Maybe the measure of a successful negotiation is that both parties are disappointed in the end. But again, there are more than just two parties here. For Bloomberg, the way the drama played out couldn’t have been more ideal. By dragging out the process, he sidelined the UFT politically during this campaign season. And whether the tensions between him and Klein are real or for show—at times the two of them seem to be in competition—by having the chancellor play the heavy, Bloomberg shielded himself from much of the fury simmering among the teachers.

“I don’t know how much of it was by design and how much of it he lucked into,” a Weingarten ally observes. “But in retrospect, Bloomberg played it perfectly—I mean, my God, poor Freddy.”

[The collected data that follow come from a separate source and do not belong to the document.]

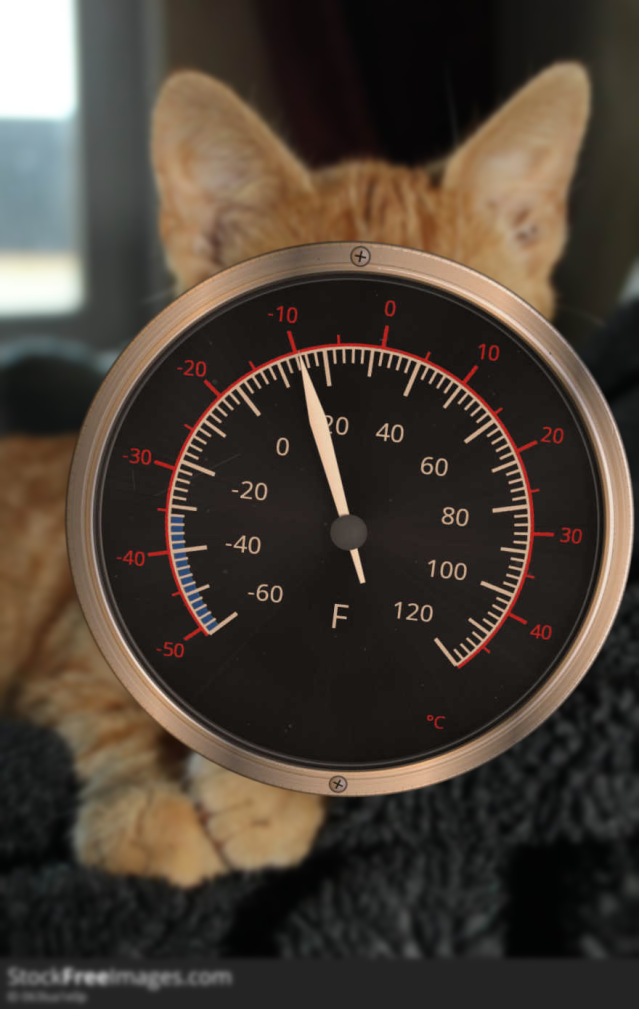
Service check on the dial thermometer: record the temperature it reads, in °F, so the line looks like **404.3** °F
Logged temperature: **15** °F
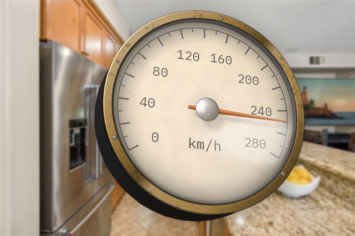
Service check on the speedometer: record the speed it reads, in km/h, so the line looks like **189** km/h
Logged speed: **250** km/h
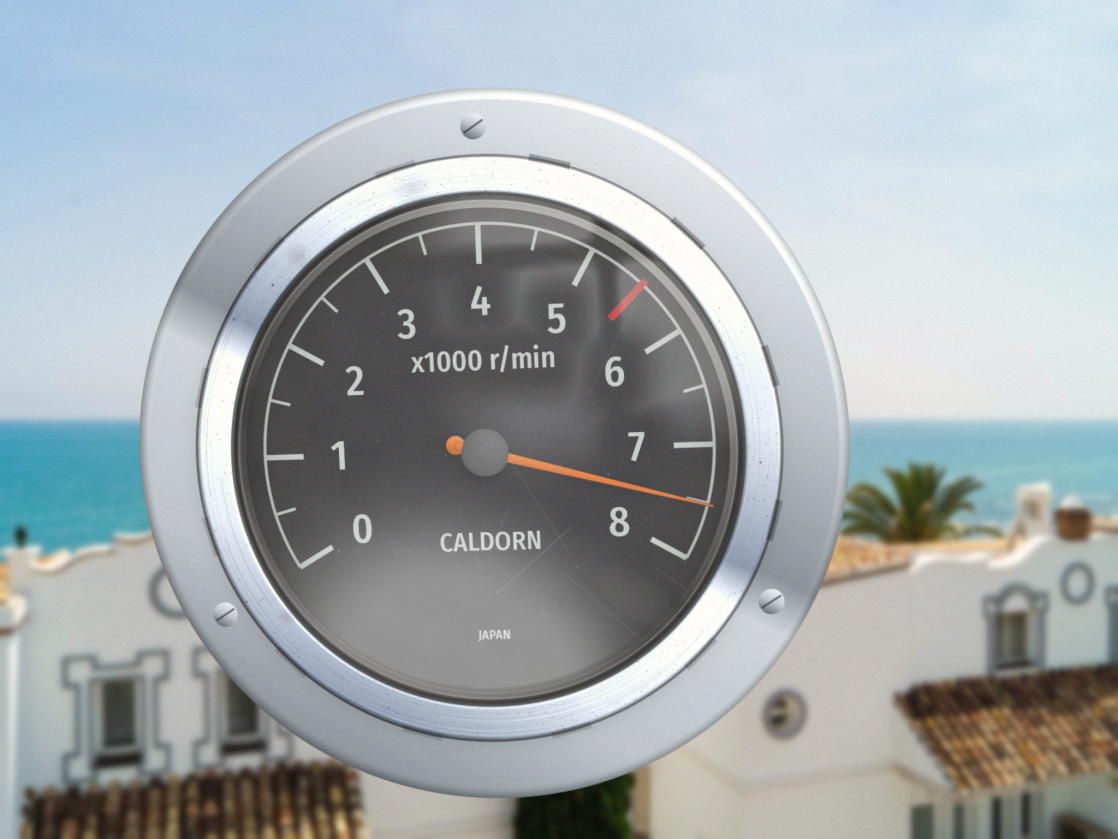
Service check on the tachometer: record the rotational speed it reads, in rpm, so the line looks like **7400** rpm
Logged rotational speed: **7500** rpm
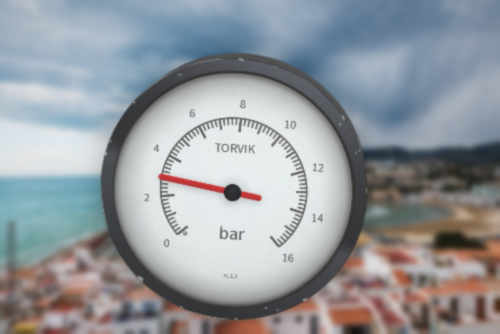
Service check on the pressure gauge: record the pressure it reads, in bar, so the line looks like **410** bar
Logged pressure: **3** bar
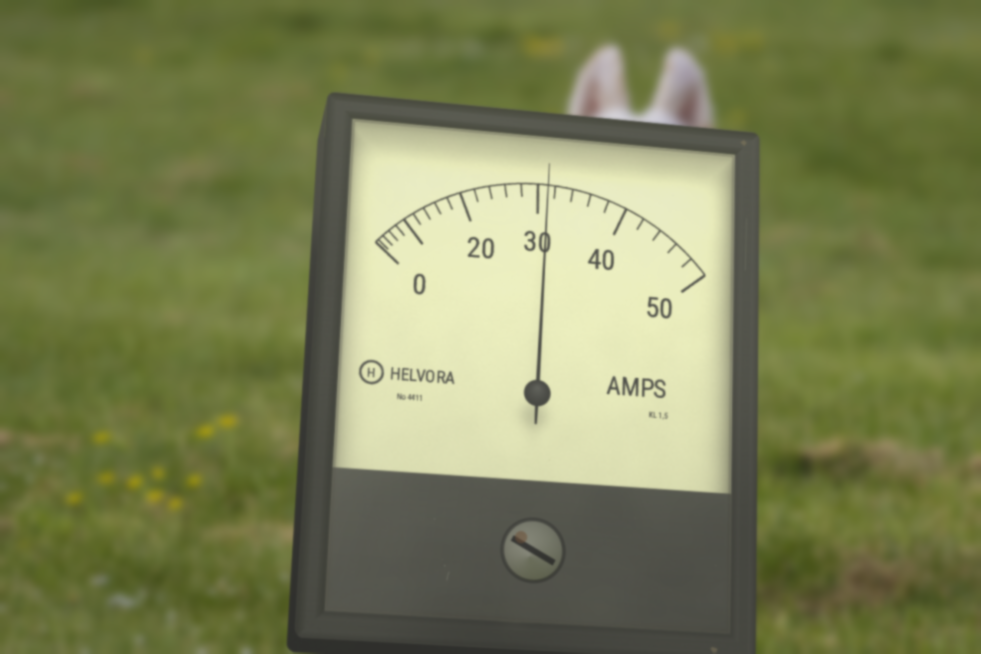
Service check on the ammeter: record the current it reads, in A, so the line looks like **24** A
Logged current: **31** A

Freddy Ferrer sits in his campaign headquarters, wearing khakis and an open-neck shirt, straining to make an analogy about the CEO mayor and how he’s failed the schools. It’s a Saturday night, and Ferrer and I have been talking for a while about whether it makes sense to apply private-sector management techniques to public education. Ferrer has already offered up one clunker—“If this were a corporation, we would be required by law to have a restatement of earnings”—so he’s trying again. “If one of the Big Three auto-makers built a car with a superb transmission, but a bad engine, bad body work, bad fit and finish, and only sold 50 percent of its output, what would you say?”